» **Exercise objective**
Write out the material word for word, from its first line through the line containing "overseeing shipping and leasing", including both of those lines.

» **Records shown**
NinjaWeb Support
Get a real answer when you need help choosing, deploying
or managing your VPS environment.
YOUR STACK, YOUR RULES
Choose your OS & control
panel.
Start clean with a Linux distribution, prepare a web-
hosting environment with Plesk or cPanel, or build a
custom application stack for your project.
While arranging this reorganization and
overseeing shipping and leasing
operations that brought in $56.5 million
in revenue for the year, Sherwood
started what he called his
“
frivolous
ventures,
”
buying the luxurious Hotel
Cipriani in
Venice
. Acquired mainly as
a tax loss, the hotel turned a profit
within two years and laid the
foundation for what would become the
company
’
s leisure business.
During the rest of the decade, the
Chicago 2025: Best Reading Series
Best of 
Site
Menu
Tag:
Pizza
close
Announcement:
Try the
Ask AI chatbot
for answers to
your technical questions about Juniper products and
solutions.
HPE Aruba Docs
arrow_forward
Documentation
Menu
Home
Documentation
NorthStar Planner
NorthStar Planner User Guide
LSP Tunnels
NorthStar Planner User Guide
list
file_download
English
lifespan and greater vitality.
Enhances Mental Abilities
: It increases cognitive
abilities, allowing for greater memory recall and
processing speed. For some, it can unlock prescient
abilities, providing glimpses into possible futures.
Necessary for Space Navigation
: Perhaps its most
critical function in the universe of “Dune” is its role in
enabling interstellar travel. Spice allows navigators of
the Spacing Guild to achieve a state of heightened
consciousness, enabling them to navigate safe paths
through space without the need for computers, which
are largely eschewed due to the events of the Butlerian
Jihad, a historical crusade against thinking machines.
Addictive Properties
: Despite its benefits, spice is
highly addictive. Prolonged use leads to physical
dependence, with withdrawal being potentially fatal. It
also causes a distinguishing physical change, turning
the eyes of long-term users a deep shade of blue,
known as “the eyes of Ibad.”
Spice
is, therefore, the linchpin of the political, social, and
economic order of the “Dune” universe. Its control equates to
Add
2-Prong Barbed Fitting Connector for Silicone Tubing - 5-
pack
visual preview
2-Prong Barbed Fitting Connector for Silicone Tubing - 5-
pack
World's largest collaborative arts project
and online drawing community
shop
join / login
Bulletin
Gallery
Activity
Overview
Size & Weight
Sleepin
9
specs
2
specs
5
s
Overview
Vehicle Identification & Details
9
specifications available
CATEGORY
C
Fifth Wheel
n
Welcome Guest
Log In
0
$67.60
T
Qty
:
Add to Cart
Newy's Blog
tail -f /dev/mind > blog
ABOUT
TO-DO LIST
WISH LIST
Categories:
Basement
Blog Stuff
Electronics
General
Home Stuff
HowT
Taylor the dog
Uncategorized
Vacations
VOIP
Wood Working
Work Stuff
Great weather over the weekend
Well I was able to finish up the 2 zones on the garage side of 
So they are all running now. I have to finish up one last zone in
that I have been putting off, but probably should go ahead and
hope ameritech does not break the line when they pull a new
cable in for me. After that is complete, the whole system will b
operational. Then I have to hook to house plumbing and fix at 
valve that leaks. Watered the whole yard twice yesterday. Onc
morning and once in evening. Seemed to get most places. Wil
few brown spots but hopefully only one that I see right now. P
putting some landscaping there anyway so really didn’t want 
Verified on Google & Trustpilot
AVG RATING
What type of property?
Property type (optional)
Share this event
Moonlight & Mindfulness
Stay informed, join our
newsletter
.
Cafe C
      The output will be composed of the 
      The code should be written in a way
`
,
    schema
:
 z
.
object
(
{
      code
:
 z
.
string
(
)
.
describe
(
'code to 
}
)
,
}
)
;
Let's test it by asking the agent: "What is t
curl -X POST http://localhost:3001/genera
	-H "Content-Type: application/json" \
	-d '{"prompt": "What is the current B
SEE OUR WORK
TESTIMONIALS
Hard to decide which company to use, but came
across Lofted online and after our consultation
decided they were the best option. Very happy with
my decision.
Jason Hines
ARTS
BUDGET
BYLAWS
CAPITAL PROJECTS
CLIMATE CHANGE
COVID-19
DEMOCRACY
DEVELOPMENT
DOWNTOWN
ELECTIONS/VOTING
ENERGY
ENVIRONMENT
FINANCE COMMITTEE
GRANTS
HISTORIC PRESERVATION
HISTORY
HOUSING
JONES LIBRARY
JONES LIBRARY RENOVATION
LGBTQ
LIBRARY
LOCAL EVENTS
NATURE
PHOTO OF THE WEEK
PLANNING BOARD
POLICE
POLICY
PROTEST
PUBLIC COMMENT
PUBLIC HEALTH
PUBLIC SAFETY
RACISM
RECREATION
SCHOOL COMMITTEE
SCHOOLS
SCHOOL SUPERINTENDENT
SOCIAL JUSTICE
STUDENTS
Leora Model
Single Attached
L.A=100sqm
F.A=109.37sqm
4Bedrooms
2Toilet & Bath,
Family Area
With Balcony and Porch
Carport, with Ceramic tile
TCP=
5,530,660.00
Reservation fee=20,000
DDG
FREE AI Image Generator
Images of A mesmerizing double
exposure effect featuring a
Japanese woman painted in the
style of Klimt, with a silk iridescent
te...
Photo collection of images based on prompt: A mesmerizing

» **Result**
NinjaWeb Support
Get a real answer when you need help choosing, deploying
or managing your VPS environment.
YOUR STACK, YOUR RULES
Choose your OS & control
panel.
Start clean with a Linux distribution, prepare a web-
hosting environment with Plesk or cPanel, or build a
custom application stack for your project.
While arranging this reorganization and
overseeing shipping and leasing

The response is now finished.